---------- Исходный текст

Сказка ложь, да в ней намек
Все нормальные взрослые любят авторские сказки талантливых писателей.
Взрослые христиане любят сказки христианских писателей.
А главные герои этих сказок это молодые люди, практически всегда. И не знаю, кто придумал такую глупость, в которую многие поверили, что сказки это книги для детей. Но не дети же их пишут! И вообще говоря, дети в сказках практически ничего не понимают, ловят только внешний приключенческий сюжет, даже не пытаясь проникнуть чуть глубже в смысл.
Сказку пишут только взрослые писатели. А понимают только взрослые читатели. Для родителей уже взрослых детей некоторые сказочные сюжеты и образы становятся доминирующим воспоминанием.
Не читают сказку люди именно в том возрасте, ради которого она написана, о котором она повествует, в котором она больше всего нужна человеку.
Один из важнейших сказочных сюжетов помрачение молодого сказочного героя: подростка, юноши, девушки. К этому помрачению бывает повод, в котором герой более или менее виноват, но сам повод (или согрешение, к нему приведшее) мал, почти незаметен: попил из козлиного копытца, продал азбуку и пошел в кукольный театр, покушал сладости от незнакомой белой женщины. Пустяки вроде! Сам герой не видит в них ничего особенного. Но через это открывается воздействие могущественных темных сил. Они парализуют волю героя, они искажают его мировоззрение. Его взгляд на мир довольно быстро меняется, и то, что казалось ему в раннем детстве красивым и приятным, вдруг становится гадким или в лучшем случае пустым. Осколок дьявольского зеркала попадает в глаз и в сердце. Юный человек видит мир совсем иначе, чем прежде.
Конечно, вскоре появляются «доброжелатели», которые быстро и успешно поясняют деревянному человечку, что нужно сделать, чтобы быть счастливым. Нужно оставить своих родных, а главное их систему устарелых ценностей (в школу ходить, за садиком ухаживать, о родных заботиться фу!). Сначала нужно вопреки этим старшим самоутвердиться, привязав салазки к саням королевы, а потом можно будет их облагодетельствовать (если в стране дураков вырастить дерево с золотыми червонцами для папы Карло).

--------------------
---------- Предоставленные данные

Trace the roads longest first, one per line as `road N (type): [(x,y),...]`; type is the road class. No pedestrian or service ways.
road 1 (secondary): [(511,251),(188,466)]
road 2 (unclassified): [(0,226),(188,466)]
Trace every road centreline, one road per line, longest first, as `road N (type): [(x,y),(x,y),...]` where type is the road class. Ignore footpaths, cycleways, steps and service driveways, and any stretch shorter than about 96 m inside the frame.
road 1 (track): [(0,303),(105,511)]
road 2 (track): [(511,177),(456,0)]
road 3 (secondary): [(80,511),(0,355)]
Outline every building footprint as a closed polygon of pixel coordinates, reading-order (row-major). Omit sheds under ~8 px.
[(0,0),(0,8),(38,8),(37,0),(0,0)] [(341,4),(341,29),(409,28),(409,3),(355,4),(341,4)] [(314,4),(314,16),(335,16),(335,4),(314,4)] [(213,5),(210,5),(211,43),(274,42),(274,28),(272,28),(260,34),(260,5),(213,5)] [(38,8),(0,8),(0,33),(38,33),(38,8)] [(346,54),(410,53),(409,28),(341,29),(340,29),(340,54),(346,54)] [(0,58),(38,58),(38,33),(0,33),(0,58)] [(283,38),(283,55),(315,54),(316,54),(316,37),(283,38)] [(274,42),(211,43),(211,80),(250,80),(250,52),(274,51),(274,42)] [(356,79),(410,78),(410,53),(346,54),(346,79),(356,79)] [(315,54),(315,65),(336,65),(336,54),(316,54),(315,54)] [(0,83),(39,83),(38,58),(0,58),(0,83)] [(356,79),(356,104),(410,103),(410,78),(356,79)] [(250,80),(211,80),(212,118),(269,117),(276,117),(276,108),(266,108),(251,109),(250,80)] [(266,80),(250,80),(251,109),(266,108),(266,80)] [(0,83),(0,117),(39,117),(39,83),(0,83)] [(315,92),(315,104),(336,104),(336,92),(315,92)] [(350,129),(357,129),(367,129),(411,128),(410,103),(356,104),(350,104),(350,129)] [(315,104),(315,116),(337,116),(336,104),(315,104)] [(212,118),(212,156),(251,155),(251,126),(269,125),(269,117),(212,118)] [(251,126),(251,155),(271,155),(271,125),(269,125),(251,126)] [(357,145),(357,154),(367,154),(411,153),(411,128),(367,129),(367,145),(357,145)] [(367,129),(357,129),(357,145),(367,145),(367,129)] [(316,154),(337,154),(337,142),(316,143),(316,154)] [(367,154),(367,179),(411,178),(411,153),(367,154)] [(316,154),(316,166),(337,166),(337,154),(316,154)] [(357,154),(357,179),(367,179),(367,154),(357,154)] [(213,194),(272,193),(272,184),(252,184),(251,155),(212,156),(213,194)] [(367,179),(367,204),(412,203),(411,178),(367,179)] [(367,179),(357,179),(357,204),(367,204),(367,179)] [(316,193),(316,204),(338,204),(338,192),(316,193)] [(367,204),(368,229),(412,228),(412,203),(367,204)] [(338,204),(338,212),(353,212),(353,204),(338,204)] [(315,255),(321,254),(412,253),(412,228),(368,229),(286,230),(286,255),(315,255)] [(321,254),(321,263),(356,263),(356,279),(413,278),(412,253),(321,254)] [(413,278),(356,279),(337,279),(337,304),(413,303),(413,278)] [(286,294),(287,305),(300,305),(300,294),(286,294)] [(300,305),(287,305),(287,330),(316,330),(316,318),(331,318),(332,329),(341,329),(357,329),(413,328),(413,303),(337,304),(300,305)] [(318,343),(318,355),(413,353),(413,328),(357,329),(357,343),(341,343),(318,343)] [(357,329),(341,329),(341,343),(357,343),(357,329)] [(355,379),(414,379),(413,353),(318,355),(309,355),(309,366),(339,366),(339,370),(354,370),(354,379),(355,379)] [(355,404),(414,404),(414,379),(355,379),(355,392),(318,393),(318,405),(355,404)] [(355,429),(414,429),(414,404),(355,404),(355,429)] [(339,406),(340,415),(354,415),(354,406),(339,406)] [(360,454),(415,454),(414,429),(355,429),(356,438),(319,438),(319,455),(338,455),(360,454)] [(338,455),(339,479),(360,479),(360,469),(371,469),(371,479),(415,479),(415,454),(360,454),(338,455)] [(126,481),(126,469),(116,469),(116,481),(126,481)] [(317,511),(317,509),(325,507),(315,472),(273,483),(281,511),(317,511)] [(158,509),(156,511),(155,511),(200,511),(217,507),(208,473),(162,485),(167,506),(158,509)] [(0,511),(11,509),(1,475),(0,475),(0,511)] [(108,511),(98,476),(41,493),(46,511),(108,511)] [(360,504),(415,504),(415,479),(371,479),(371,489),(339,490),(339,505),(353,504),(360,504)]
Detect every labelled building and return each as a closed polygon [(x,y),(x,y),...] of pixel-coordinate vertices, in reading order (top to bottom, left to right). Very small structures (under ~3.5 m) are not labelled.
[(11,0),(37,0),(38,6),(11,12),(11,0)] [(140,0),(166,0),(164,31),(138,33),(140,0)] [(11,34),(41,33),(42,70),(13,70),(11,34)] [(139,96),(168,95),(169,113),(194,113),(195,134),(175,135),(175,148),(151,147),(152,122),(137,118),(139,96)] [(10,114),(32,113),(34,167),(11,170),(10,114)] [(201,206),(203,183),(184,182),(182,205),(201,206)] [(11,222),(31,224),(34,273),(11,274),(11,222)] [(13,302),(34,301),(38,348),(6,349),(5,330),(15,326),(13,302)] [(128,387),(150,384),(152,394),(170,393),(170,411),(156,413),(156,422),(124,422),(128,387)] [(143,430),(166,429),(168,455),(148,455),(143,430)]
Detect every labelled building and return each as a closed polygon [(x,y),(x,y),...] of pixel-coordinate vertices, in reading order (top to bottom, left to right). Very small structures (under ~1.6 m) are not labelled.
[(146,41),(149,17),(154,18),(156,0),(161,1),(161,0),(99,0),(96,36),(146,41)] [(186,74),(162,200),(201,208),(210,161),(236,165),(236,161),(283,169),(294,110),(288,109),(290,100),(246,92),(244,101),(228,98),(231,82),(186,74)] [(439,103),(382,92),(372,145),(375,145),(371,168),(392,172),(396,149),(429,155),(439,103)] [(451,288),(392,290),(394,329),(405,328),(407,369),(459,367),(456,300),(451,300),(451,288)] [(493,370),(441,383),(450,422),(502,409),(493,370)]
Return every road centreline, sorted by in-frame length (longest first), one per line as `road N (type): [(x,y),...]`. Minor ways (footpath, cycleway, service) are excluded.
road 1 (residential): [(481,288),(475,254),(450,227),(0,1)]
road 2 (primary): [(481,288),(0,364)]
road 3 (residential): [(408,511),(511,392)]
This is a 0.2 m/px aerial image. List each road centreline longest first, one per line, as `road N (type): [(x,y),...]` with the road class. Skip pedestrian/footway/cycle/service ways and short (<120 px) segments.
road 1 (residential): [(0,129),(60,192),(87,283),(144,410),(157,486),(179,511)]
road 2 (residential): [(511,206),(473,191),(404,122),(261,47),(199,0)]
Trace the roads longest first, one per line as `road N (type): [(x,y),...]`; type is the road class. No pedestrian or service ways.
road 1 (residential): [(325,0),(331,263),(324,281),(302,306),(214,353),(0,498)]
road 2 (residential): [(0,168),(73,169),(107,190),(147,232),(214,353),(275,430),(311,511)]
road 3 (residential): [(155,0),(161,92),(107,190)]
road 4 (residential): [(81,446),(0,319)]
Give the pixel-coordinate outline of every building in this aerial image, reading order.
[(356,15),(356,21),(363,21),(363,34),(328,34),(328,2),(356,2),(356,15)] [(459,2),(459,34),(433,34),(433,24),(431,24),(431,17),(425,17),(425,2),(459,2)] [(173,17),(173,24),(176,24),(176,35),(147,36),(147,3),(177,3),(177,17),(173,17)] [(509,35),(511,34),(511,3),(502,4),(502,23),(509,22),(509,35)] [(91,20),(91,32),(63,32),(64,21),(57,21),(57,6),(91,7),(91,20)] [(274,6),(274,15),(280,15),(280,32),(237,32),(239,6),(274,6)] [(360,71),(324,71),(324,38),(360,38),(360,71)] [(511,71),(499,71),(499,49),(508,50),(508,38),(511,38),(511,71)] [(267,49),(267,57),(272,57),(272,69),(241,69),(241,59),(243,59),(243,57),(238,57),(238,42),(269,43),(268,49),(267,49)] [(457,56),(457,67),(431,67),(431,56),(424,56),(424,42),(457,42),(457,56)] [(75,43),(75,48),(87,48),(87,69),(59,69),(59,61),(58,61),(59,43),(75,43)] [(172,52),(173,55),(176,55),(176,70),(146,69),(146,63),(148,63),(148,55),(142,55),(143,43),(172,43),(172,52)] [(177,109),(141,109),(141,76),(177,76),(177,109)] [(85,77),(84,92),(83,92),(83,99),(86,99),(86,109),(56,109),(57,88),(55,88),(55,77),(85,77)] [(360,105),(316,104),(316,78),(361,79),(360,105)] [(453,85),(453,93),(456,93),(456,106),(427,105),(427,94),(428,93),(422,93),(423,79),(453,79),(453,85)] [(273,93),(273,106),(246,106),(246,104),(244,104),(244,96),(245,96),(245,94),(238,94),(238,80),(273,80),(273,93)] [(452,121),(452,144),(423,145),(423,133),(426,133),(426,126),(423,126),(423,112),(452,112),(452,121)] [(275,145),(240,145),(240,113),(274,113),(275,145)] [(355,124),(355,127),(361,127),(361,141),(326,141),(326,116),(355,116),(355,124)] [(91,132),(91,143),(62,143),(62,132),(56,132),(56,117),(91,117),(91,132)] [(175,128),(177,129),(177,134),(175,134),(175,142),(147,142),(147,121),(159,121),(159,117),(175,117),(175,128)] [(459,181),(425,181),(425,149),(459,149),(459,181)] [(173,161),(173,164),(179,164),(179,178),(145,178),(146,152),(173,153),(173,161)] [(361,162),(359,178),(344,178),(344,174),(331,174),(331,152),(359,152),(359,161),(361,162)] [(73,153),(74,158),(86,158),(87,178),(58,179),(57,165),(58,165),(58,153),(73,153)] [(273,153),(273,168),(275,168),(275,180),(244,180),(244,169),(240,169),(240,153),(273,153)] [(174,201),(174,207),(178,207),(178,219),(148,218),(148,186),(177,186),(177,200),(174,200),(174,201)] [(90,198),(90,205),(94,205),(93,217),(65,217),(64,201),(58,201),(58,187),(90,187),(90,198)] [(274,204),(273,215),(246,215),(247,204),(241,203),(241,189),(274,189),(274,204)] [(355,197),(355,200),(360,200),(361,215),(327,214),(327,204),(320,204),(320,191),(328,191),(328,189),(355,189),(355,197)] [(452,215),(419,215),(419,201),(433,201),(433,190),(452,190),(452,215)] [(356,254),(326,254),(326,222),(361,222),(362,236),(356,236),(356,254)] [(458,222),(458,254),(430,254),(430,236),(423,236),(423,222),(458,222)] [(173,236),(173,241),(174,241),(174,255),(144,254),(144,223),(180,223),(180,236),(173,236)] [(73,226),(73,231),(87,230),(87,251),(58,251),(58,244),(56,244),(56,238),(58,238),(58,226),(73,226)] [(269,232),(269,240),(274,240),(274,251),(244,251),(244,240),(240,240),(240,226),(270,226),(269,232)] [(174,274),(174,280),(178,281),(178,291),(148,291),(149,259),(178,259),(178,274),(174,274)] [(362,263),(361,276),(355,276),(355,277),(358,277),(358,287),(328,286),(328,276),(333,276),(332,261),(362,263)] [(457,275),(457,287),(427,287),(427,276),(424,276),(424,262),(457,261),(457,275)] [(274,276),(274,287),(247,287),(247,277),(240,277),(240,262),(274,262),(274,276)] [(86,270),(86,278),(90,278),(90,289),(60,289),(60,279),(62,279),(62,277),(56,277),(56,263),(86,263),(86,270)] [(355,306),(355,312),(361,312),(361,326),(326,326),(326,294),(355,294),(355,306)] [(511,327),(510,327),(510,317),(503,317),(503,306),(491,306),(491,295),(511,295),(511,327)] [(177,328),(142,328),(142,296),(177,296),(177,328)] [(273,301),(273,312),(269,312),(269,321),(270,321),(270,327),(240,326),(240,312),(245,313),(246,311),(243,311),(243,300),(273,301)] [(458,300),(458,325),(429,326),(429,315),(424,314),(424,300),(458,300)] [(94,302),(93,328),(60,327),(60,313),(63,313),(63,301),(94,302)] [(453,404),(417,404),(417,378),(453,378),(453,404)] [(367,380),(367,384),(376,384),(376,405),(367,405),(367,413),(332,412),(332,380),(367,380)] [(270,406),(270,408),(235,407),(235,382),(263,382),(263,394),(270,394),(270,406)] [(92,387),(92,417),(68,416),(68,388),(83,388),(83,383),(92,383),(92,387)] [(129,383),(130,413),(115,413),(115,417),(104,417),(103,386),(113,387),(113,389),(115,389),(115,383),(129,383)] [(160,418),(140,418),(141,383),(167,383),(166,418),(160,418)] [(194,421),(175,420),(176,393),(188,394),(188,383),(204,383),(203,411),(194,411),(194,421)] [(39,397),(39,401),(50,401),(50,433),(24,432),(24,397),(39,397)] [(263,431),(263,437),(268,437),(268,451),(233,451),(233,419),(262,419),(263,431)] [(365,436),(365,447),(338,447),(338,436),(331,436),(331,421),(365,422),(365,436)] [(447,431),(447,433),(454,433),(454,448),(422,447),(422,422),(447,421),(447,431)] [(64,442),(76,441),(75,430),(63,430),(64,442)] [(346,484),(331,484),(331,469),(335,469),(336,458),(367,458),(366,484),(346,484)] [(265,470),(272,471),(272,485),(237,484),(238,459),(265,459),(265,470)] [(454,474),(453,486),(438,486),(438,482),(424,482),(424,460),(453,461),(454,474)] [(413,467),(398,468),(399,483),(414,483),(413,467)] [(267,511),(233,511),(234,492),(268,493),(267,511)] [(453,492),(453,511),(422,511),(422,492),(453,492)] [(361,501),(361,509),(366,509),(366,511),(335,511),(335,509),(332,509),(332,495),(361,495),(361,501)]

--------------------

Письменное задание: Измените в тексте о сказках всё от «А главные герои» и вниз до «всего нужна человеку.»: приведите этот отрывок заново, поставив «событийный» вместо «приключенческий».

Ожидаемый результат:
А главные герои этих сказок это молодые люди, практически всегда. И не знаю, кто придумал такую глупость, в которую многие поверили, что сказки это книги для детей. Но не дети же их пишут! И вообще говоря, дети в сказках практически ничего не понимают, ловят только внешний событийный сюжет, даже не пытаясь проникнуть чуть глубже в смысл.
Сказку пишут только взрослые писатели. А понимают только взрослые читатели. Для родителей уже взрослых детей некоторые сказочные сюжеты и образы становятся доминирующим воспоминанием.
Не читают сказку люди именно в том возрасте, ради которого она написана, о котором она повествует, в котором она больше всего нужна человеку.